I wouldn’t recommend moving onto local refinement until you are happy with separating out the distinct states via local classification – local refinement really does assume that there is one structure in the images, just with two separate regions with limited degrees of freedom of motion between them.
A related question and feature request. A symmetric protein with C5 has a single asymmetric protein bound on the C5 axis resulting in pseudosymmetry. Local refinement with a single masked unit requires very large angles and shifts to align properly the minor differences. Could local refinement include an option to perform the large rotate and shift about the symmetry axis and then finer rotation and shift for subsequent alignments? That way all particles will align properly in C1.
Hi @MHB - If I am understanding correctly, I think what you are requesting is “symmetry-relaxed” refinement - essentially multimodal local search, where the region around all of the (pseudo)-symmetrically related orientations for each particle is searched.
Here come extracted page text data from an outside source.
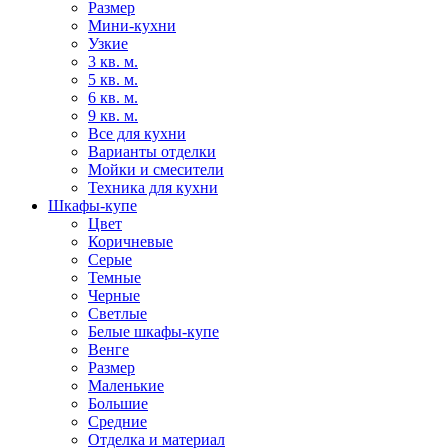
Размер
Мини-кухни
Узкие
3 кв. м.
5 кв. м.
6 кв. м.
9 кв. м.
Все для кухни
Варианты отделки
Мойки и смесители
Техника для кухни
Шкафы-купе
Цвет
Коричневые
Серые
Темные
Черные
Светлые
Белые шкафы-купе
Венге
Размер
Маленькие
Большие
Средние
Отделка и материал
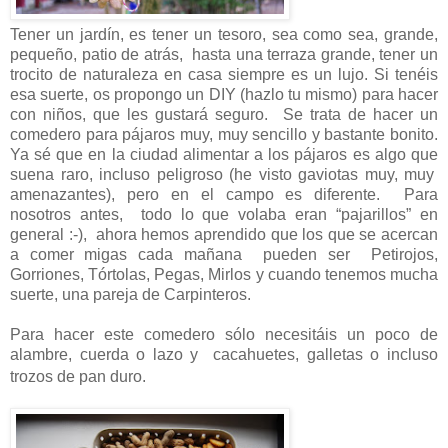
Tener un jardín, es tener un tesoro, sea como sea, grande,
pequeño, patio de atrás, hasta una terraza grande, tener un
trocito de naturaleza en casa siempre es un lujo. Si tenéis
esa suerte, os propongo un DIY (hazlo tu mismo) para hacer
con niños, que les gustará seguro. Se trata de hacer un
comedero para pájaros muy, muy sencillo y bastante bonito.
Ya sé que en la ciudad alimentar a los pájaros es algo que
suena raro, incluso peligroso (he visto gaviotas muy, muy
amenazantes), pero en el campo es diferente. Para
nosotros antes, todo lo que volaba eran “pajarillos” en
general
:-)
, ahora hemos aprendido que los que se acercan
a comer migas cada mañana pueden ser Petirojos,
Gorriones, Tórtolas, Pegas, Mirlos y cuando tenemos mucha
suerte, una pareja de Carpinteros.
Para hacer este comedero sólo necesitáis un poco de
alambre, cuerda o lazo y cacahuetes, galletas o incluso
trozos de pan duro.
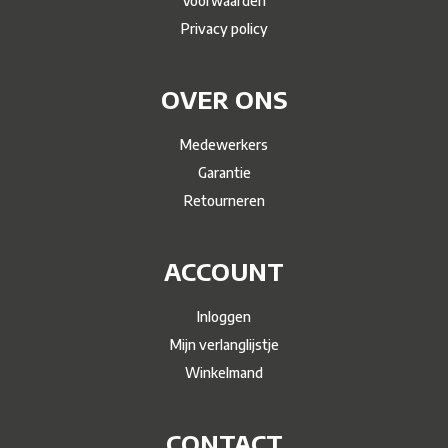
Voorwaarden
Privacy policy
OVER ONS
Medewerkers
Garantie
Retourneren
ACCOUNT
Inloggen
Mijn verlanglijstje
Winkelmand
CONTACT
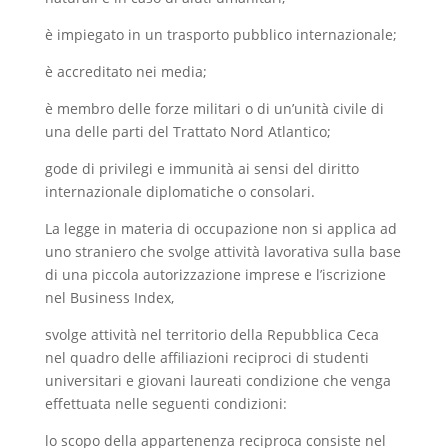
è impiegato in un trasporto pubblico internazionale;
è accreditato nei media;
è membro delle forze militari o di un’unità civile di
una delle parti del Trattato Nord Atlantico;
gode di privilegi e immunità ai sensi del diritto
internazionale diplomatiche o consolari.
La legge in materia di occupazione non si applica ad
uno straniero che svolge attività lavorativa sulla base
di una piccola autorizzazione imprese e l’iscrizione
nel Business Index,
svolge attività nel territorio della Repubblica Ceca
nel quadro delle affiliazioni reciproci di studenti
universitari e giovani laureati condizione che venga
effettuata nelle seguenti condizioni:
lo scopo della appartenenza reciproca consiste nel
I am all in favor, and have requested the same in the past. I believe some implementation of it is on the roadmap.
In the meantime, the best way I have found to deal with this is 3D classification without alignments, after refinement in the higher symmetry (with or without symmetry expansion). If the 5 orientations of your asymmetric guest can be separated, they can then be rotated appropriately to match each other using Volume Alignment Tools, and then combined for local refinement in C1.
Yes correct, symmetry-relaxed refinment would be ideal. The assymetric “guest” is quite small and 3D classification has not yielded great results so far. Maybe will attempt volume alignment with several alighnments followed by local refine. thanks
The other option I would consider is to export the particle set after C5 refinement, and try refinement in Relion starting from local angles, with symmetry relaxation enabled (maybe with the use of the SIDESPLITTER plugin if it is a membrane protein).
For 3D classification in cryoSPARC, in similar cases we have had success increasing the batch size (up to 10000) and epochs (to 50), and trying with or without “force hard classification” switched on, as well as varying the initial learning rate and expected class similarity.